■ The task:
Line by line, repeat the data below exactly, beginning at the first line and ending at the line with "Livraison gratuite à partir de 10€". Omit pictures.

[Recorded data]
========================================================================

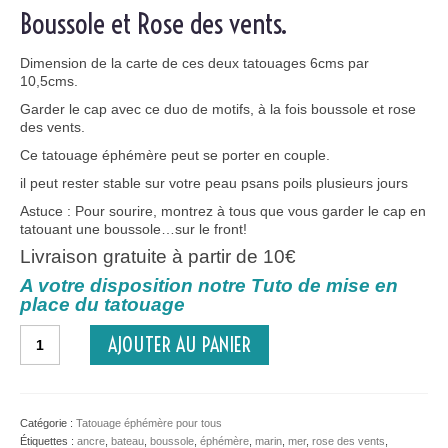
Boussole et Rose des vents.
Dimension de la carte de ces deux tatouages 6cms par
10,5cms.
Garder le cap avec ce duo de motifs, à la fois boussole et rose
des vents.
Ce tatouage éphémère peut se porter en couple.
il peut rester stable sur votre peau psans poils plusieurs jours
Astuce : Pour sourire, montrez à tous que vous garder le cap en
tatouant une boussole…sur le front!
Livraison gratuite à partir de 10€
A votre disposition notre Tuto de mise en
place du tatouage
quantité
AJOUTER AU PANIER
de
Boussole
et
rose
des
Catégorie :
Tatouage éphémère pour tous
vents
Étiquettes :
ancre
,
bateau
,
boussole
,
éphémère
,
marin
,
mer
,
rose des vents
,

========================================================================

■ Solution to the exercise:
Boussole et Rose des vents.
Dimension de la carte de ces deux tatouages 6cms par
10,5cms.
Garder le cap avec ce duo de motifs, à la fois boussole et rose
des vents.
Ce tatouage éphémère peut se porter en couple.
il peut rester stable sur votre peau psans poils plusieurs jours
Astuce : Pour sourire, montrez à tous que vous garder le cap en
tatouant une boussole…sur le front!
Livraison gratuite à partir de 10€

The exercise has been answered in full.